◆ SOURCE DATA ◆
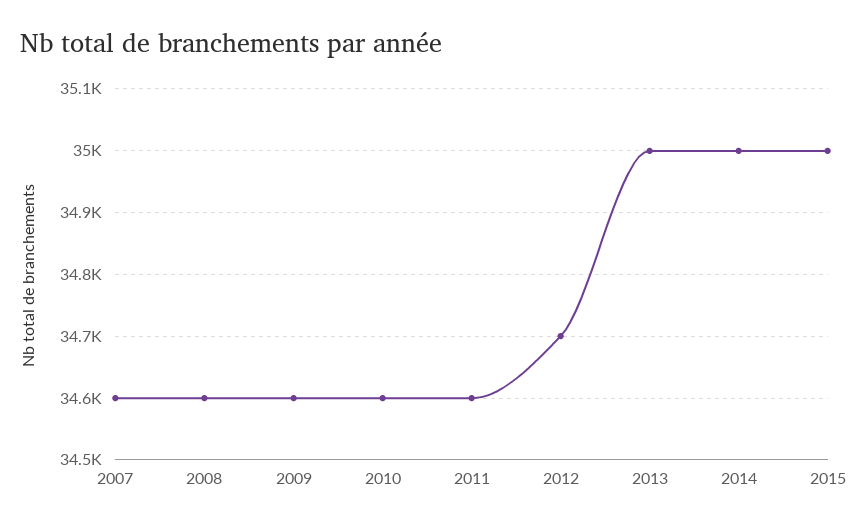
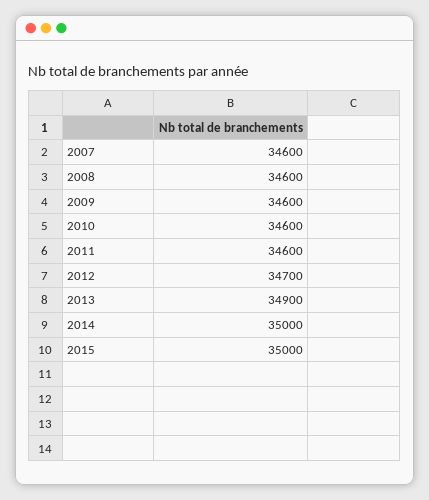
  {
    "2007": 34600,
    "2008": 34600,
    "2009": 34600,
    "2010": 34600,
    "2011": 34600,
    "2012": 34700,
-   "2013": 35000,
+   "2013": 34900,
    "2014": 35000,
    "2015": 35000
  }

◆ WHAT TO WORK ON ◆
When you copy the listing above, reproduce every line exactly and skip the images.

◆ FINISHED EXERCISE ◆
  {
    "2007": 34600,
    "2008": 34600,
    "2009": 34600,
    "2010": 34600,
    "2011": 34600,
    "2012": 34700,
-   "2013": 35000,
+   "2013": 34900,
    "2014": 35000,
    "2015": 35000
  }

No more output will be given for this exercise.